April 4th AOE - Camera Ready Deadline.
Areas of interest include but are not limited to:
Visualizing and Understanding Internal Components of Vision and Multimodal Models:
This involves developing methods for visualizing units of vision models such as neurons and attention heads.
Scaling and Automating Interpretability Methods:
How can we scale interpretability methods to larger models and beyond toy datasets for practical applications? This includes developing toolkits and interfaces for practitioners.
Evaluating Interpretability Methods:
This involves developing benchmarks and comparing interpretability methods.
Model Editing and Debiasing:
After developing methods for visualizing and understanding the internals of vision models, how can we causally intervene to change model behavior and make it more safe, less biased, and suited for specific tasks?
Identifying Failure Modes and Correcting Them:
Can we visualize the internals of models to find shortcomings of algorithms or architectures? How can we use these findings to improve design choices?
Emergent Behavior in Vision and Multimodal Models:
Using interpretability techniques, what are intriguing properties that we can discover of large vision and multimodal models?
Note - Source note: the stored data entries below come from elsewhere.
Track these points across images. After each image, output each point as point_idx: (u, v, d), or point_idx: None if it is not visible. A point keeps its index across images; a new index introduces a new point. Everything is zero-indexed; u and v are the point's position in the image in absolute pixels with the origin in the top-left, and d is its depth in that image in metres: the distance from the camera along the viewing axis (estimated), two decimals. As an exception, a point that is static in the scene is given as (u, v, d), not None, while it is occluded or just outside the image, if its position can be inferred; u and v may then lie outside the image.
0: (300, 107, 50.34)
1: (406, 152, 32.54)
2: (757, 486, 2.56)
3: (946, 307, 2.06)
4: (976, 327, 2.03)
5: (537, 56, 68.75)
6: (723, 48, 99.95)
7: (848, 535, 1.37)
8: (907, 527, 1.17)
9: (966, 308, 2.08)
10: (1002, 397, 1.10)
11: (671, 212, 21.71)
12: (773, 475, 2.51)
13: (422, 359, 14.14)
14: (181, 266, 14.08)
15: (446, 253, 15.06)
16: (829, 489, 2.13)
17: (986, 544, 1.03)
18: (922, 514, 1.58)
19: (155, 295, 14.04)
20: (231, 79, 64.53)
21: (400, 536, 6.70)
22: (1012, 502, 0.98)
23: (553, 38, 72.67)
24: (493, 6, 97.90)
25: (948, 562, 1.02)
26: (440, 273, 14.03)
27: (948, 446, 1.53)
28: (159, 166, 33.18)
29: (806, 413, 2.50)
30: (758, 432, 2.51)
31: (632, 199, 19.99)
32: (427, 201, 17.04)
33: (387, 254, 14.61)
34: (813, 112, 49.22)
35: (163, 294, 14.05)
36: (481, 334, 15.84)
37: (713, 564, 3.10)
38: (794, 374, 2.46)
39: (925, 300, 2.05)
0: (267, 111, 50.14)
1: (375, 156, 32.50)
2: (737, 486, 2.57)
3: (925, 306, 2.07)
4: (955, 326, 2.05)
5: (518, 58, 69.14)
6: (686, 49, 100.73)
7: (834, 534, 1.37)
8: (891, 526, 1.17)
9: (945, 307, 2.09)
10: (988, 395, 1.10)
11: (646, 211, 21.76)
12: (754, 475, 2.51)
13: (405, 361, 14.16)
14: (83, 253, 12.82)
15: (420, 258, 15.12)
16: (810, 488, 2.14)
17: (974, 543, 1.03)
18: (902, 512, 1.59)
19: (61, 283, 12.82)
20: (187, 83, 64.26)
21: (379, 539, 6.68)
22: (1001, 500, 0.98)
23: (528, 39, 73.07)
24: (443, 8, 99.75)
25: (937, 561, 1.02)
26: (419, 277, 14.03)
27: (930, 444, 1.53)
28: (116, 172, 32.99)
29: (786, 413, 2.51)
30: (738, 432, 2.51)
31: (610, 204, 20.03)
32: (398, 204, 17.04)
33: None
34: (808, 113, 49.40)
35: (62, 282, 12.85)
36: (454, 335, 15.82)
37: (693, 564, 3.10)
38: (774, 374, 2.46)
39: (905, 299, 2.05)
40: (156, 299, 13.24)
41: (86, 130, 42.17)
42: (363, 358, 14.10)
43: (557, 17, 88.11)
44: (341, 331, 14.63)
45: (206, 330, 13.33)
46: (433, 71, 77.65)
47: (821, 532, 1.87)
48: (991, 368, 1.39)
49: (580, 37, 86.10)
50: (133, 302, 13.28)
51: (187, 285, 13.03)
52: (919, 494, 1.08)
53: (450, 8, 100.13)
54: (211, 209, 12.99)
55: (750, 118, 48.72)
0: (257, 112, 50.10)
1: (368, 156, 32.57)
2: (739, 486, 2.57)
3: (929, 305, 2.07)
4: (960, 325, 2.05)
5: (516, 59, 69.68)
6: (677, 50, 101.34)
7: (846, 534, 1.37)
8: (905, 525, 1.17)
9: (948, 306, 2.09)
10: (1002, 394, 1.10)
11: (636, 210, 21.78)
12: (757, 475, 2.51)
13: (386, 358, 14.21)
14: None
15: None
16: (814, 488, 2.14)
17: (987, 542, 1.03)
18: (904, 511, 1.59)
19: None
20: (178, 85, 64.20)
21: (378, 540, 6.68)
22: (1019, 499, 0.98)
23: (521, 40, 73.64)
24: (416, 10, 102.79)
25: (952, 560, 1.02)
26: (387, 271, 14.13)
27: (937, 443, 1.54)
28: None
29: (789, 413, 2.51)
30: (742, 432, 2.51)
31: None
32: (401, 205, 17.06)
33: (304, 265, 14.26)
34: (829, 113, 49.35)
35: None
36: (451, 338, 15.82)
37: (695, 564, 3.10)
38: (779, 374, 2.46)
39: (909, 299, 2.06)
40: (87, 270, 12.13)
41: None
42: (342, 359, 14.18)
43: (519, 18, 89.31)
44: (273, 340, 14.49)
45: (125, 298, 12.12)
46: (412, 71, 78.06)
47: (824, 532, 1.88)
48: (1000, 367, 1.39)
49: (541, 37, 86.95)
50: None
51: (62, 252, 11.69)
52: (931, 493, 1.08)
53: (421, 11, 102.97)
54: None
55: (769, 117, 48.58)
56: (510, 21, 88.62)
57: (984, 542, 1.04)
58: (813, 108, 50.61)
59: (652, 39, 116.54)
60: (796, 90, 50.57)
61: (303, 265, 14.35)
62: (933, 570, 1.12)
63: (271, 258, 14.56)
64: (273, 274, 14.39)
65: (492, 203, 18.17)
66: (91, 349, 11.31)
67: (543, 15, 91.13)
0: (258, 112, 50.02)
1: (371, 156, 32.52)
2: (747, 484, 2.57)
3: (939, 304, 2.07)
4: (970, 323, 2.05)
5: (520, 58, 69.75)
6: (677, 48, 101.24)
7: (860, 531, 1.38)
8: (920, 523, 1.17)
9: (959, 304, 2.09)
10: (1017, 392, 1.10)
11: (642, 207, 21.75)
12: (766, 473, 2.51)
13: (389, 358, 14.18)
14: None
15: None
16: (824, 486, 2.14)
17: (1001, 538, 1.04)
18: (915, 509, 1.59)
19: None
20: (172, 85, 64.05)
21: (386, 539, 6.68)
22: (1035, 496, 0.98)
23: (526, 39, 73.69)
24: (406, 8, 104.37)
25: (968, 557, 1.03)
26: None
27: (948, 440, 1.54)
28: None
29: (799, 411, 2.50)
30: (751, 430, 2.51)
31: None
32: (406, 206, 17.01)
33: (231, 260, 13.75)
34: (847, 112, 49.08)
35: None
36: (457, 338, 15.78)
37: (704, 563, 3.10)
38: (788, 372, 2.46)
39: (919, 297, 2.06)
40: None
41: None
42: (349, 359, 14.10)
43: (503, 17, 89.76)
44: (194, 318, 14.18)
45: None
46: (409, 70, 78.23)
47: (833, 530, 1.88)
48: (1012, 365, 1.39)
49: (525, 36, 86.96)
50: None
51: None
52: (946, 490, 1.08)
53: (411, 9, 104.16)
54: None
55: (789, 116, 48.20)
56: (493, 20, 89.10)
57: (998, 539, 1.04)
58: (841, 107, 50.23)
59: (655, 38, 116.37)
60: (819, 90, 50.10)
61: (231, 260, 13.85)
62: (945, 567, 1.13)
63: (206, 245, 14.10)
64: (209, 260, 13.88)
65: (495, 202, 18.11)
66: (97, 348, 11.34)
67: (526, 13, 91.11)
Examples include entanglement of visual and language concepts in CLIP or controllable linear subspaces in diffusion models.
Representation Similarity and Universality:
Several works have found the convergence of representations learned with different model architectures trained with different datasets, with different tasks and modalities. How can we characterize the similarity of these different models.
Understanding Vision Models with Language:
How can we develop methods to use language representations to explain visual representations?
In-Context Learning:
Language models have shown impressive zero-shot capabilities. How can we elicit similar responses from vision models?
Understanding the Role of Data and Model Behavior:
What role does data have on the algorithm? What are biases and properties we can extract from datasets?